Jueves santo, en la Cena del Señor
Los Evangelios sinópticos (Mateo, Marcos y Lucas) relatan la institución del sacramento de la Eucaristía, mientras que en el Evangelio de Juan se pone el acento en algo diferente. La ausencia del relato de la institución de la Eucaristía se justifica por el hecho de que el Evangelio joánico está escrito hacia finales del siglo I, cuando la práctica de la Eucaristía estaba ya muy extendida y se conocía su origen. Por tanto, no había necesidad de volver a contarla. En cierto modo, sin embargo, el evangelista Juan exagera, quiere que en esta ocasión se instituya un segundo Sacramento, el del servicio. Y así es como el lavatorio de los pies adquiere un lugar privilegiado, es un verdadero sacramento, es decir, un lugar de encuentro entre Dios y el hombre. Por eso, desde el siglo IV, la Iglesia quiere que el que preside la Missa in Coena Domini lave los pies a sus hermanos.
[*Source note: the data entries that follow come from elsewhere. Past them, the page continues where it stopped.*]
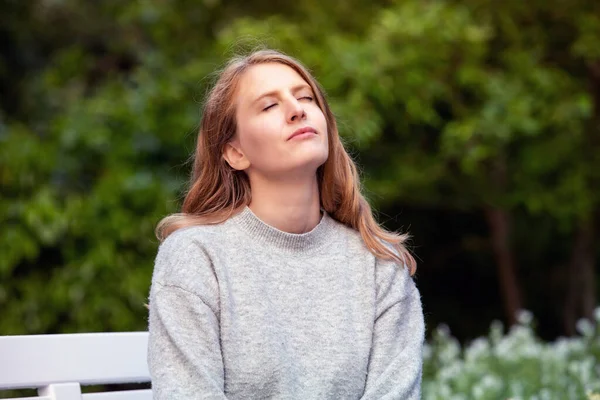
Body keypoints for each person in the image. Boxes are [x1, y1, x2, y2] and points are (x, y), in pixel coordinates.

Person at [147, 48, 425, 399]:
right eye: (269, 105)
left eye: (306, 97)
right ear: (235, 152)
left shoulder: (379, 266)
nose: (297, 110)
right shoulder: (196, 258)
Jesús enseña, a los discípulos y a nosotros, algo que aprendió primero de dos mujeres: «una mujer pecadora de aquella ciudad, al saber que [Jesús] estaba en casa del fariseo, vino con un frasco de aceite perfumado; y deteniéndose, lloró a sus pies y comenzó a bañarlos con lágrimas; luego los secó con sus cabellos, los besó y los roció con aceite perfumado» (Lc 7,36-38) y por María de Betania hermana de Marta, que «tomando una libra de aceite perfumado de nardo verdadero, muy precioso, roció los pies de Jesús y los secó con sus cabellos, y toda la casa se llenó de la fragancia del ungüento» (Jn 12,3). Estas mujeres, llevadas por un exceso de amor, le lavaron y perfumaron los pies durante una cena. Aprendiendo la lección de ellas, Jesús reproduce ese gesto, añadiendo palabras solemnes para que el servicio de Jesús se convierta en icono y paradigma de las relaciones comunitarias de los cristianos de todos los tiempos «Porque ejemplo os he dado, para que también vosotros hagáis como yo he hecho con vosotros» (Jn 13,15).
Jesús nos deja un gran ejemplo de humildad, no sólo porque se inclina para lavar los pies a sus discípulos, rompiendo el gesto que ilustra la relación entre esclavo y amo, sino sobre todo porque el gesto que realiza lo aprendió de otros y, comprendiendo su valor, lo hizo suyo, para que se perpetúe para siempre.
Señor Jesús, que te hiciste siervo por amor, déjame ser lavado por ti, para que yo también comparta contigo y pueda hacer lo mismo con mis hermanos. Amén.